The views and claims about homosexuality that we see today are in some aspects very different than those discussed above. The modern method of research involves molecular biological research on genes. This research is done less by researchers looking for a cure than scientists still attempting to put a solid box around what it means to be gay. But we cannot be fooled by the apparent acceptance of homosexuality in today’s world. Prejudice and bigotry are as present as ever, and because homophobic groups are no longer in the world’s majority, they have become even more outspoken about their opinions. Gay marriage is still a hot debate around the world, and while some countries seem to have had very little resistance to the idea of gay couples being just another type of union, America has had no such luck. Fortunately for humanity’s sake, this view is not international.
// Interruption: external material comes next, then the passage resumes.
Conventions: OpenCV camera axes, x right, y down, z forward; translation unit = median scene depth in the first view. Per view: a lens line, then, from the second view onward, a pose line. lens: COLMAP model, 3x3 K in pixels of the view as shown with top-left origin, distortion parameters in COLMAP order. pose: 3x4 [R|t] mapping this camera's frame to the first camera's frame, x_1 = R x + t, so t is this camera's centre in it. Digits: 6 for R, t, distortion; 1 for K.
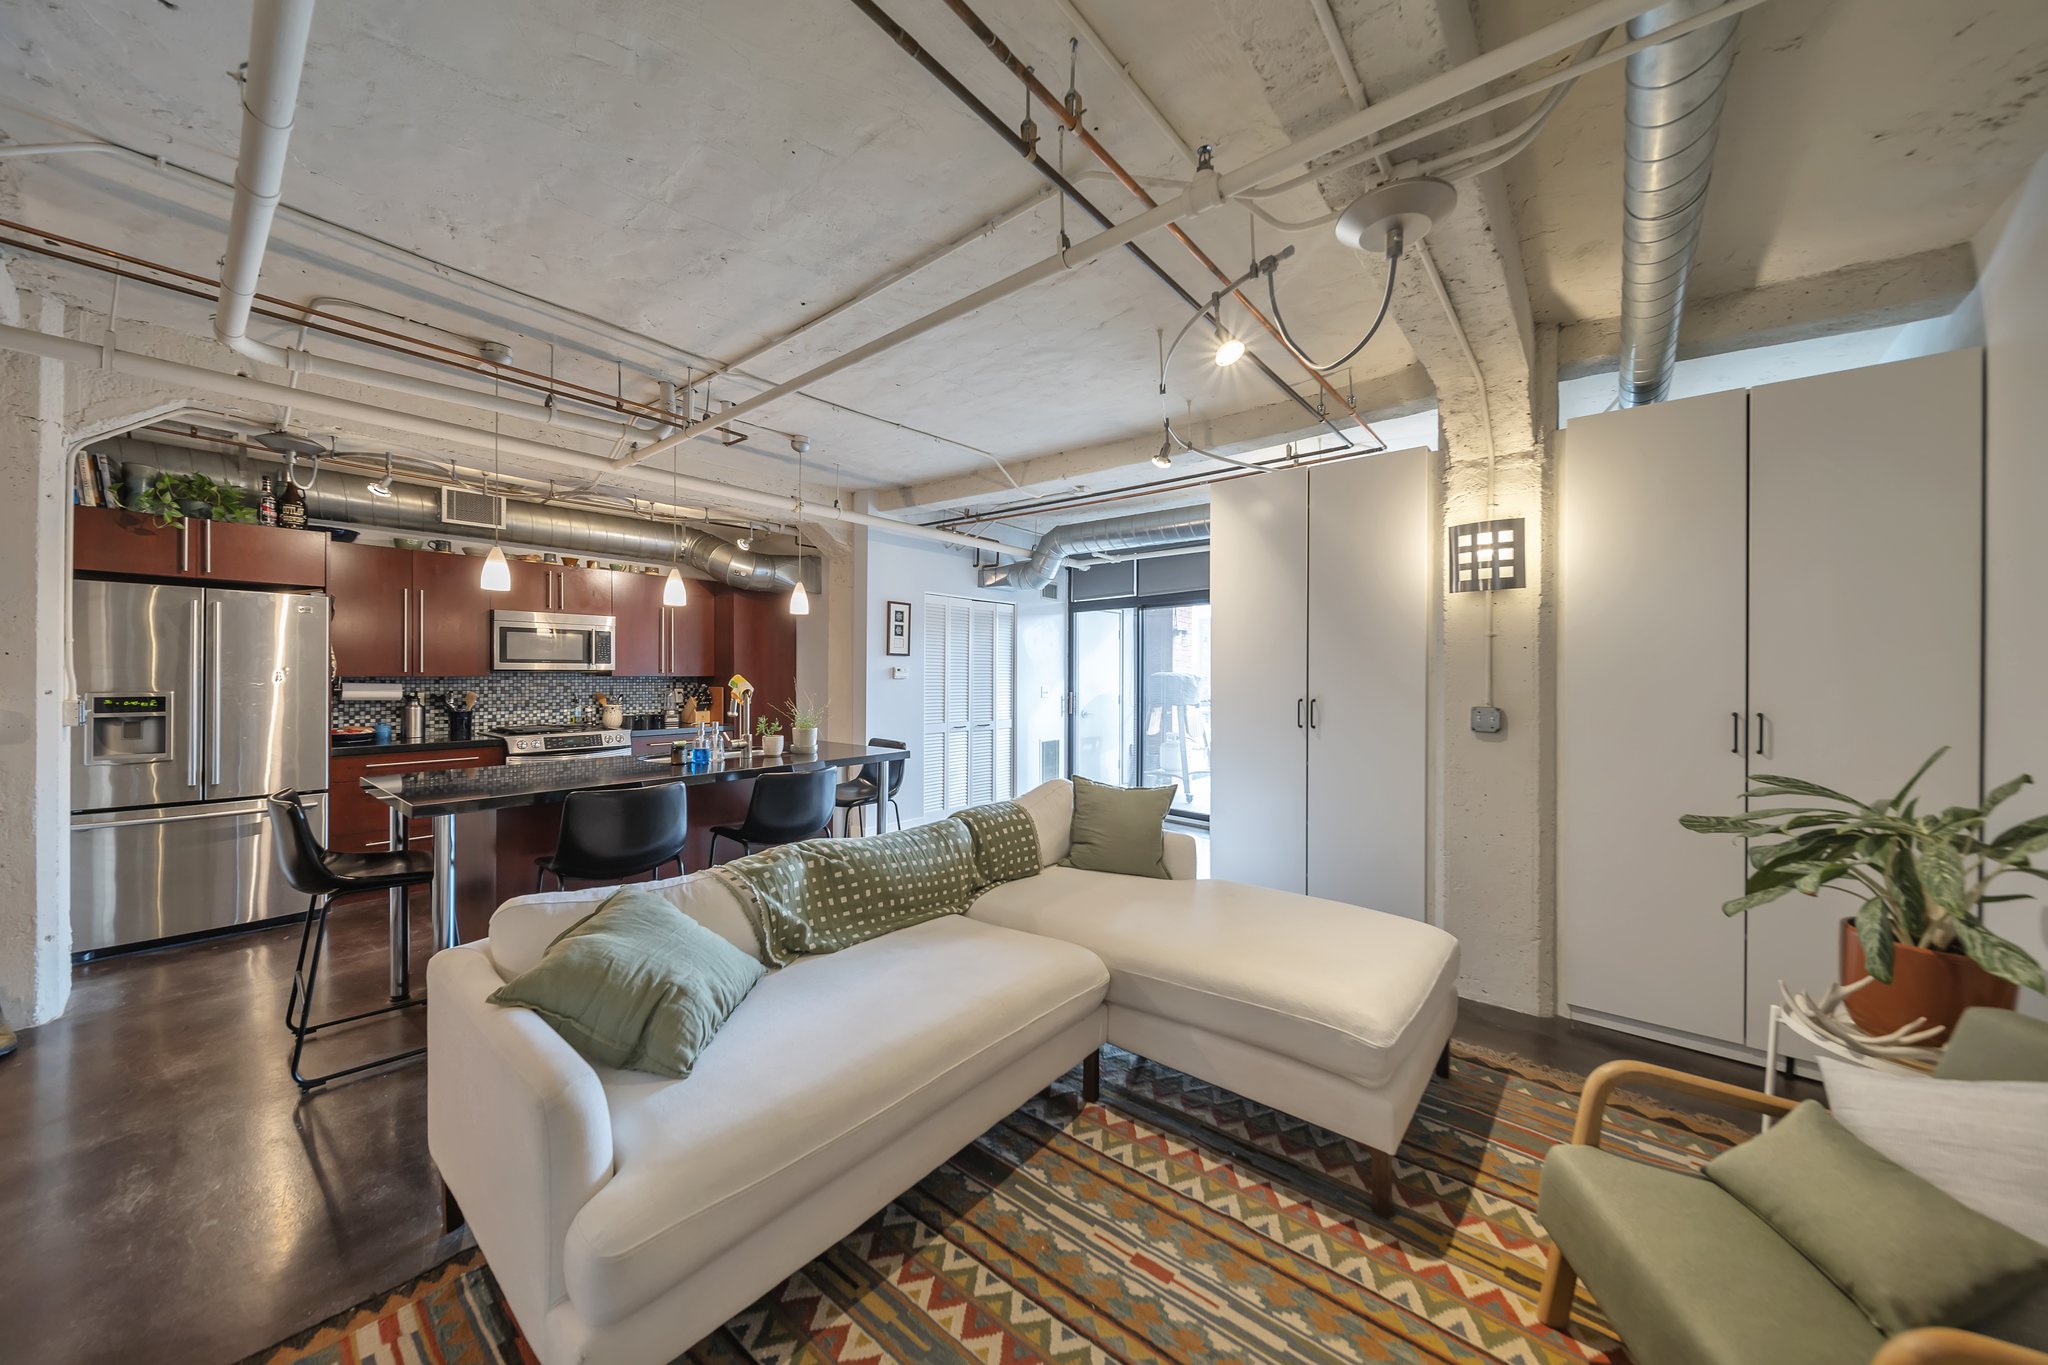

While Americans cannot seem to even allow equal rights to all sexes and genders, Iceland has recently elected the world’s first gay (and, incidentally, female) prime minister, Johanna Sigurdardottir. The difference between Icelandic culture and American culture is so great that most Icelandic people are no more interested in their prime minister’s personal life than if she were a happily married heterosexual. It is therefore not surprising that Icelandic scientists are less preoccupied with finding a ‘gay gene’, or even hoping that such a thing exists. Our fear still makes us turn to science to find answers.

Unfortunately science has not seemed to be able to fix the problem, despite all of its findings in the psychiatric and genetic realms. American culture has indeed changed since the 1800s, but our intent to package sex neatly has not wavered, indicating our residual fear of the unknown. Until the 1950s, researchers used a test that categorized people on a masculinity to femininity spectrum, which was created in the 1930s, based on the sex continuum hypothesis. The questions on this test “continued to conflate one’s preferred role in sexual encounters (i.e., passive or active) with ones overall gender identification" (Ibid. 171), indicating the continued cultural bias of research conducted as recently as 60 years ago. What makes us think that our research today is any less biased? The hunt for a way to categorize homosexuality in a scientific manner will continue for centuries, as we come to realize and then sort through all of our biases. I believe that our only real hope of recovery from this downward scientific spiral lies in American history. Not too long ago a frightened craze swept the nation regarding race, and biracial marriages. As we no longer conduct intense research on African Americans, indeed to do so would be highly frowned upon, one can only hope that the medicalization of homosexuality will eventually cease as well.



Works Cited

Jennifer Terry, 1999. Medicalizing Homosexuality and Fluid Sexes, IN An American Obsession: Science, Medicine, and Homosexuality in Modern Society. Chicago: University of Chicago Press. Pp. 40-73, 159-177.